OSHA requirements are set by statute, standards and regulations. Our interpretation letters explain these requirements and how they apply to particular circumstances, but they cannot create additional employer obligations. This letter constitutes OSHA's interpretation of the requirements discussed. Note that our enforcement guidance may be affected by changes to OSHA rules. Also, from time to time we update our guidance in response to new information. To keep apprised of such developments, you can consult OSHA's website at http://www.osha.gov.

November 6, 1980

MEMORANDUM FOR:     REGIONAL ADMINISTRATOR AND AREA DIRECTORS

THRU:               JOHN MILES
                    ACTING FIELD COORDINATOR

FROM:               BRUCE BILLENBRAND
                    ACTING DIRECTOR, FEDERAL COMPLIANCE
                    AND STATE PROGRAMS

SUBJECT:            Unique, Drilling Rig-Doghouses, Oil and Gas
                    Drilling Industries

A recent fatality in the Oil and Gas Drilling Industry has revealed the possible existence of serious hazards in a unique type of doghouse rig. This rig was manufactured by B & G Fabricators of Lafayette, Louisiana, and consists of a doghouse which is attached to and folds within a water tank. When the rig is operational, the doghouse is positioned above the water tank on floor plates laid across the water tank.

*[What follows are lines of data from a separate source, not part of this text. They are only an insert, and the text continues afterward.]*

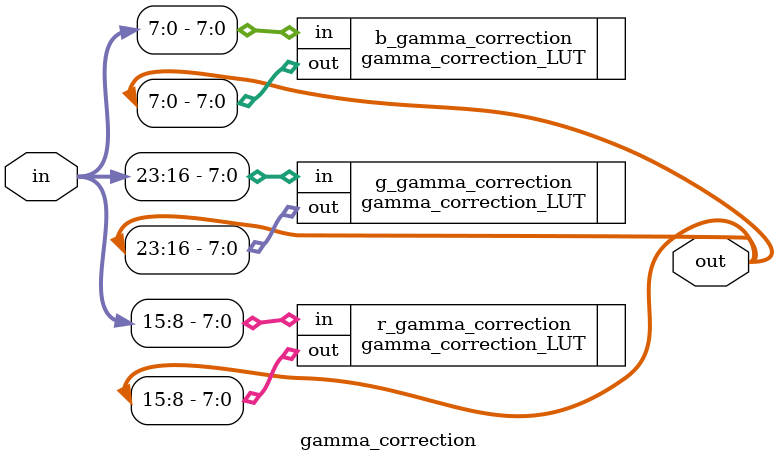
<source format=v>
`timescale 1ns / 1ps

module gamma_correction(
    input   [23:0]  in,
    output  [23:0]  out
    );

    gamma_correction_LUT  g_gamma_correction(
        .in     (in[23:16]),
        .out    (out[23:16])
        );

    gamma_correction_LUT  r_gamma_correction(
        .in     (in[15:8]),
        .out    (out[15:8])
        );

    gamma_correction_LUT  b_gamma_correction(
        .in     (in[7:0]),
        .out    (out[7:0])
        );
    
endmodule
</source>
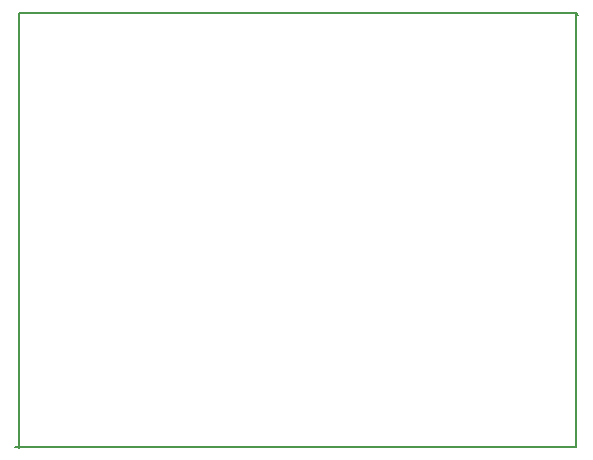
<source format=gbr>
G04 EAGLE Gerber X2 export*
%TF.Part,Single*%
%TF.FileFunction,Profile,NP*%
%TF.FilePolarity,Positive*%
%TF.GenerationSoftware,Autodesk,EAGLE,8.6.0*%
%TF.CreationDate,2018-10-27T03:19:52Z*%
G75*
%MOMM*%
%FSLAX34Y34*%
%LPD*%
%AMOC8*
5,1,8,0,0,1.08239X$1,22.5*%
G01*
%ADD10C,0.203200*%


D10*
X-1778Y0D02*
X472694Y0D01*
X472694Y368300D01*
X1016Y367284D02*
X1016Y-1016D01*
X1016Y367284D02*
X473456Y367284D01*
X473456Y365506D01*
X474472Y365506D01*
M02*

</source>
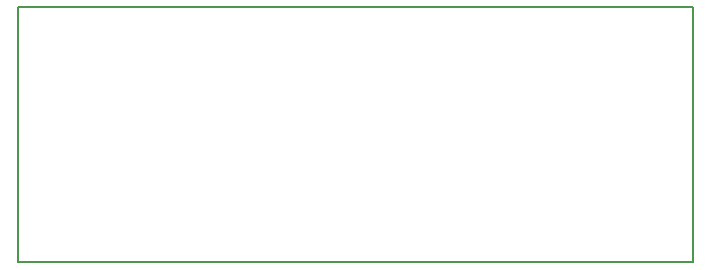
<source format=gbr>
G04 start of page 4 for group 2 idx 2 *
G04 Title: OpenTDCS, v4, outline *
G04 Creator: pcb 1.99z *
G04 CreationDate: Fri 15 Feb 2013 10:32:06 PM GMT UTC *
G04 For: nock *
G04 Format: Gerber/RS-274X *
G04 PCB-Dimensions (mil): 2250.00 850.00 *
G04 PCB-Coordinate-Origin: lower left *
%MOIN*%
%FSLAX25Y25*%
%LNOUTLINE*%
%ADD100C,0.0080*%
G54D100*X0Y85000D02*Y0D01*
Y85000D02*X225000D01*
X0Y0D02*X225000D01*
Y85000D02*Y0D01*
M02*

</source>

In one instance, the doghouse fell into the water tank and no one was injured. The manufacturer then retrofitted the rig with a cable across the tank which attached to threaded eye-bolts and it was tightened (brought taunt) by nuts on the eye-bolts. Another subsequent incident occurred on June 25, 1980, in Des Moines, New Mexico (inland Drilling Company) which resulted in one fatality and one injury when the doghouse collapsed during rigging down operations. The deceased was removing the cable in the water tank (retrofit cable), when it collapsed. The exact cause of the inadvertent collapse is unknown, but design flaws noted by the reporting office are:

First, there is no positive latch once the doghouse is in the upright position. The design relies on floor plates laid across the water tank, bridging the tank, and impeding the fore and aft motion of the doghouse. These floor plates apparently lodge in a grove across each end of the doghouse.

Secondly, there is no safety stop beneath the doghouse in the original design. After one experience of having the doghouse fall into the tank (no injuries) the employer retrofitted a cable across the tank attached to threaded eye-bolts, and brought taunt by running up the nuts on the eye-bolts from outside the water tanks.

Finally, movement of the doghouse in and out of its surrounding water tank is partially controlled by a wire rope sling attached to a fitting at the bottom of the tank, and reeved through a sheave mounted at the top center of one end of the water tank. This equipment, as supplied by the manufacturer, allowed a maximum wire rope diameter of 5/8-inch. Expert opinion indicates that this sling should be a minimum of 1-inch diameter wire rope with properly utilized end fittings.

Field experience had shown this sling to be inadequate, and an operating procedure was adopted which required that a line from a gin-pole truck be connected to an eye welded to the top of the doghouse. This line was not connected at the time of the accident.

There are approximately 22 rigs of this type known to be in existence and they are primarily located in New Mexico and Texas. No drawings, plans or specifications are available on this type of rig; therefore, such rigs should be thoroughly evaluated during inspections and appropriate action taken.

Copies of all citations and supporting evaluations/information should be sent to the Division of Occupational Safety Programming via the Acting Field Coordinator.